● **Exercise details**
From the listing below, return every line with the string "node" in it.

● **Data for the task**
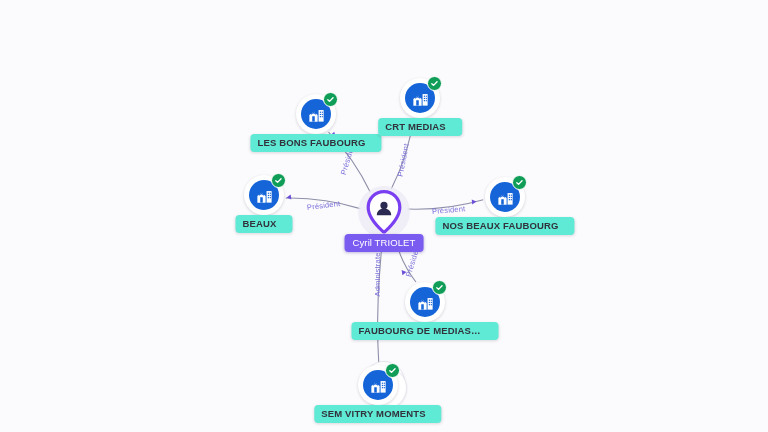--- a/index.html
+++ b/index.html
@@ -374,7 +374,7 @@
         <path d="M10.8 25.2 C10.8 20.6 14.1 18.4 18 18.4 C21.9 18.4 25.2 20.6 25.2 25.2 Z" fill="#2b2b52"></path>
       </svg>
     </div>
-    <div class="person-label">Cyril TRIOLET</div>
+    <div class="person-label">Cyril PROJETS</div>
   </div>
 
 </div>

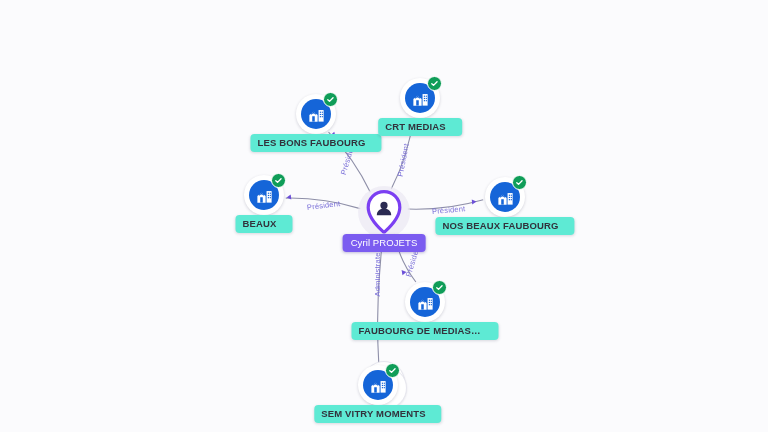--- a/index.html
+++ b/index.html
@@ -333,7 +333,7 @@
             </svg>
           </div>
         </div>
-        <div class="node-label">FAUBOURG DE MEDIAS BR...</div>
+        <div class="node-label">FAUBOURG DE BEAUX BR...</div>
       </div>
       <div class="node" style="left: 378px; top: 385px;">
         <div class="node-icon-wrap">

● **Task answer**
-        <div class="node-label">FAUBOURG DE MEDIAS BR...</div>
+        <div class="node-label">FAUBOURG DE BEAUX BR...</div>
       <div class="node" style="left: 378px; top: 385px;">
         <div class="node-icon-wrap">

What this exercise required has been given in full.